──────── Data for review
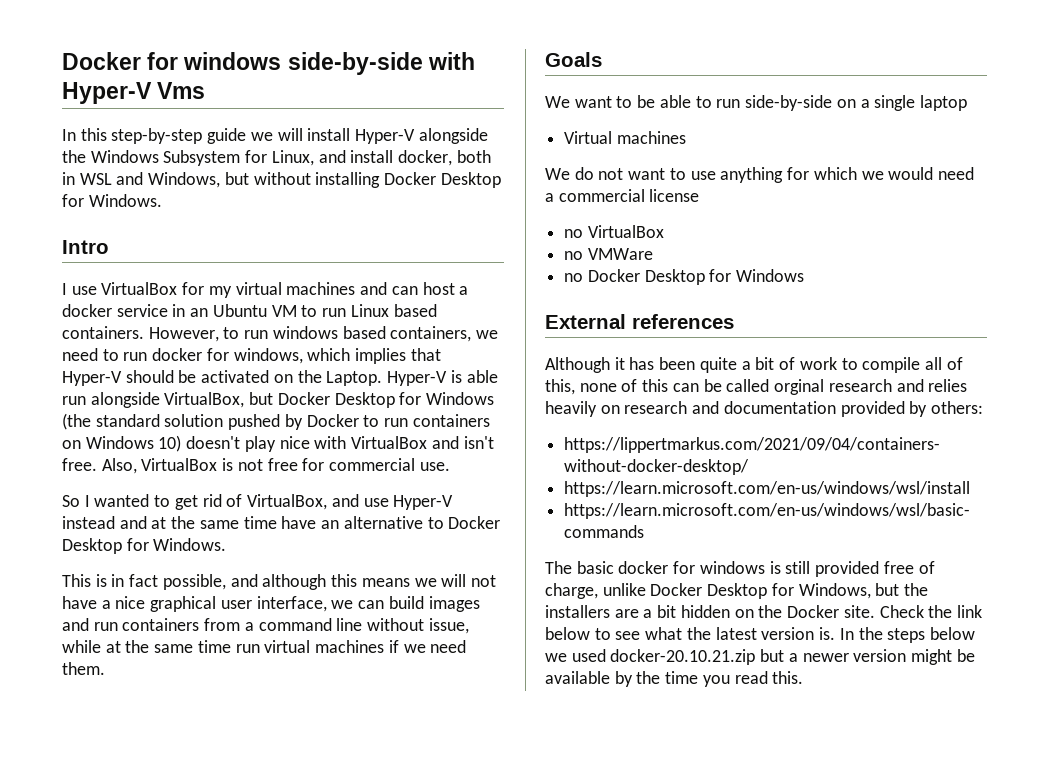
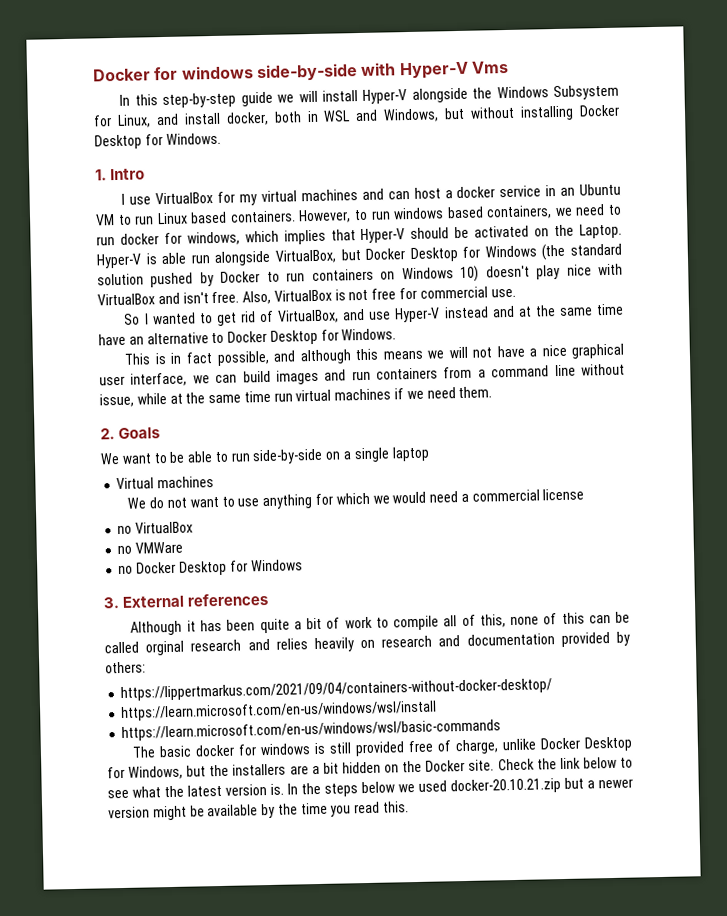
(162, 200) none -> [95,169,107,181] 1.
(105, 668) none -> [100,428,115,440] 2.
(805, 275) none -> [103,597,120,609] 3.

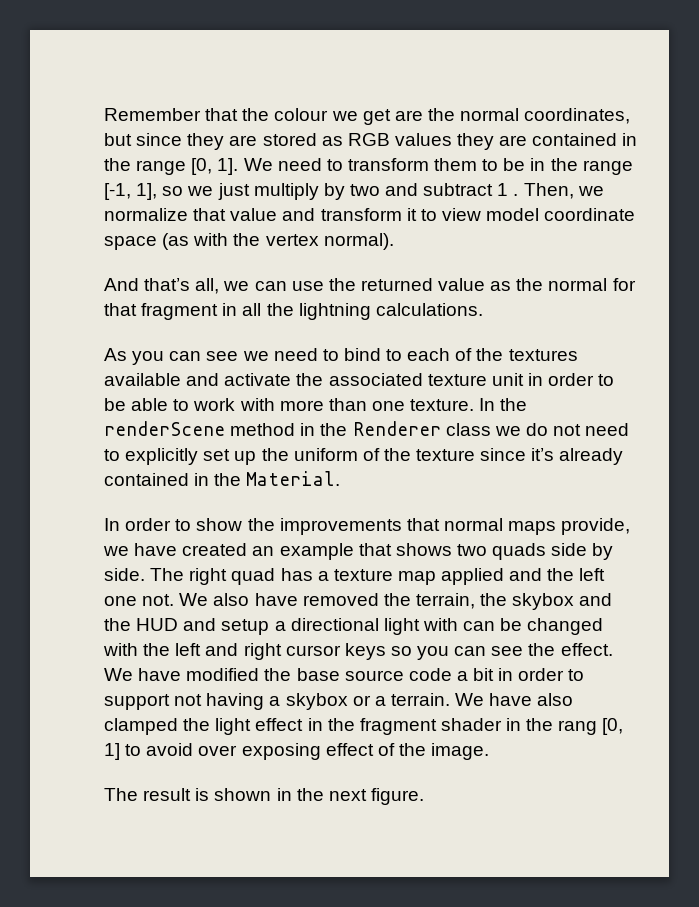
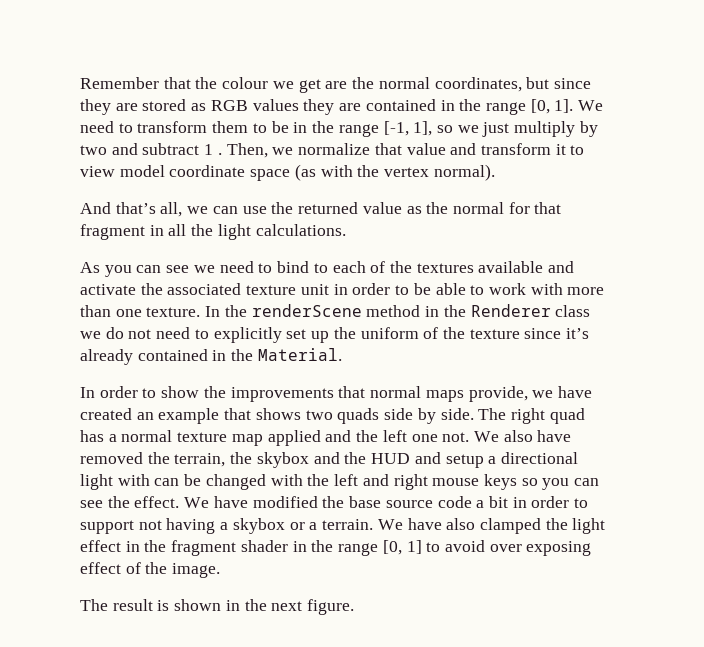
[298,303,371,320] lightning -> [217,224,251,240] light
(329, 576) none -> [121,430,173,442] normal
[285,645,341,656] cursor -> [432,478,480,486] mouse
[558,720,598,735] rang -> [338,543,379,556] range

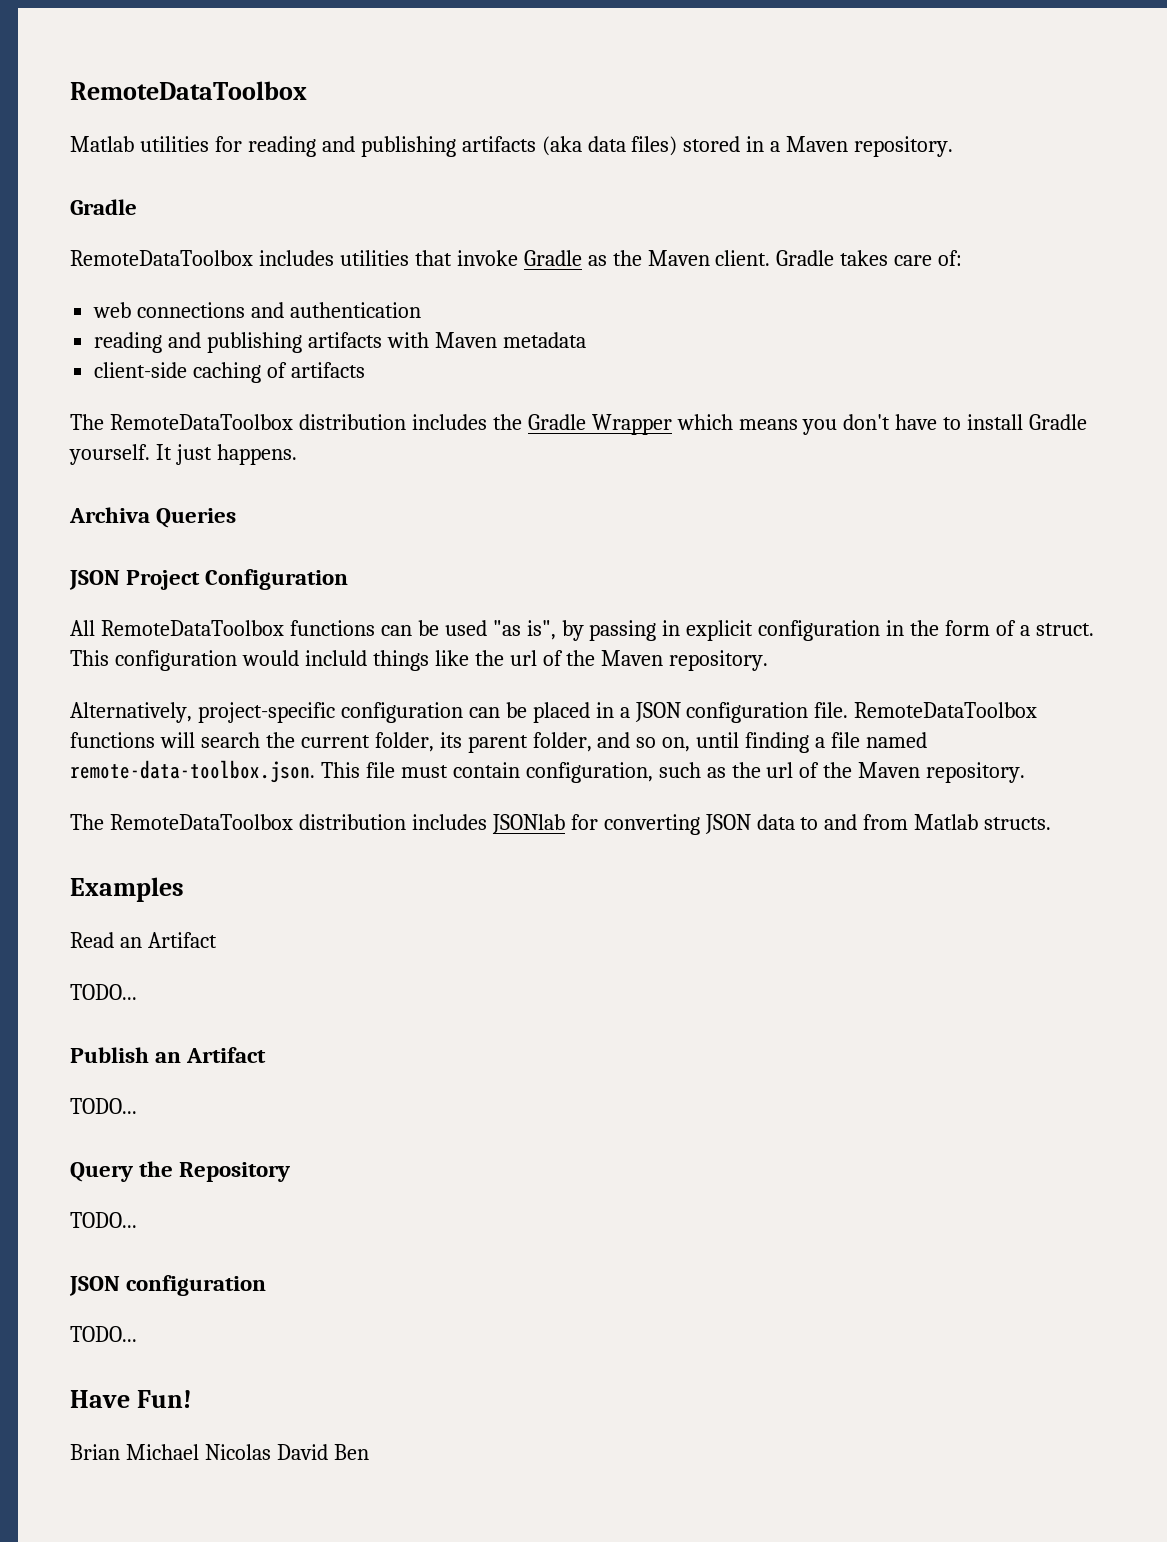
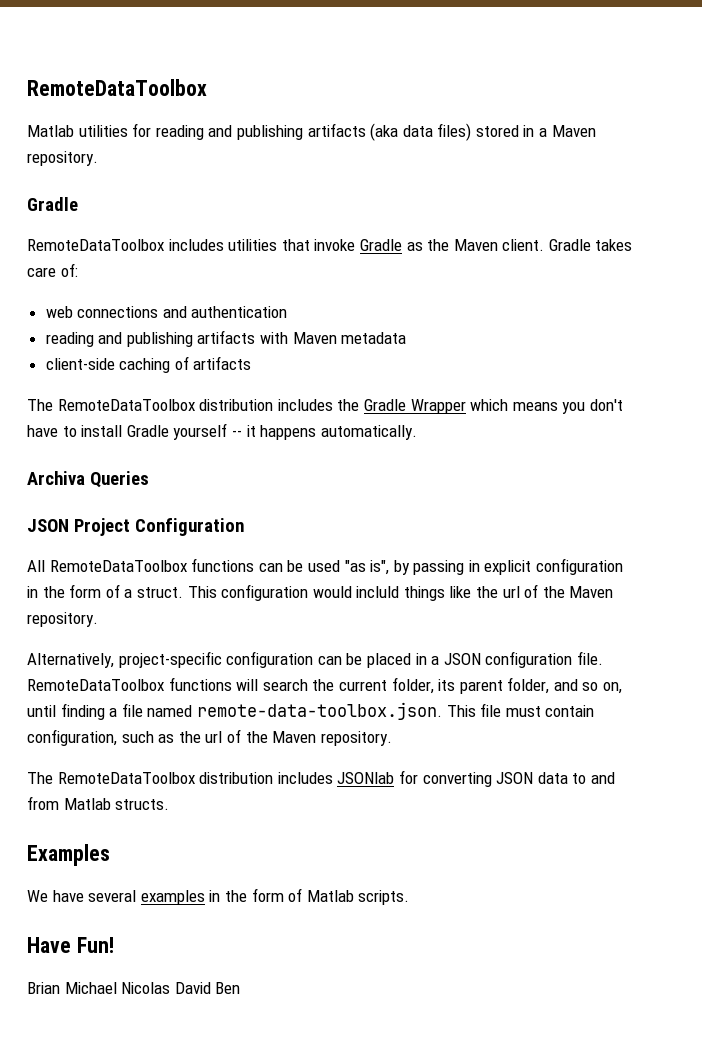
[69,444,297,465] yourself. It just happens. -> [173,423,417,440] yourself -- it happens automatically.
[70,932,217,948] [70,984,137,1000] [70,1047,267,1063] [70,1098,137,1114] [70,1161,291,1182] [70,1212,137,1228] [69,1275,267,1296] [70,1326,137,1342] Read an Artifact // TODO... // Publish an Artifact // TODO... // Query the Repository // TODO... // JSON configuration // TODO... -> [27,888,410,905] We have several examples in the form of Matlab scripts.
────────────────
- [Problem description]: Write out exactly the opening lines of the data, stopping after the line that holds "[558,720,598,735] rang ->". Exclude pictures.

- [Response to the task]:
(162, 200) none -> [95,169,107,181] 1.
(105, 668) none -> [100,428,115,440] 2.
(805, 275) none -> [103,597,120,609] 3.

[298,303,371,320] lightning -> [217,224,251,240] light
(329, 576) none -> [121,430,173,442] normal
[285,645,341,656] cursor -> [432,478,480,486] mouse
[558,720,598,735] rang -> [338,543,379,556] range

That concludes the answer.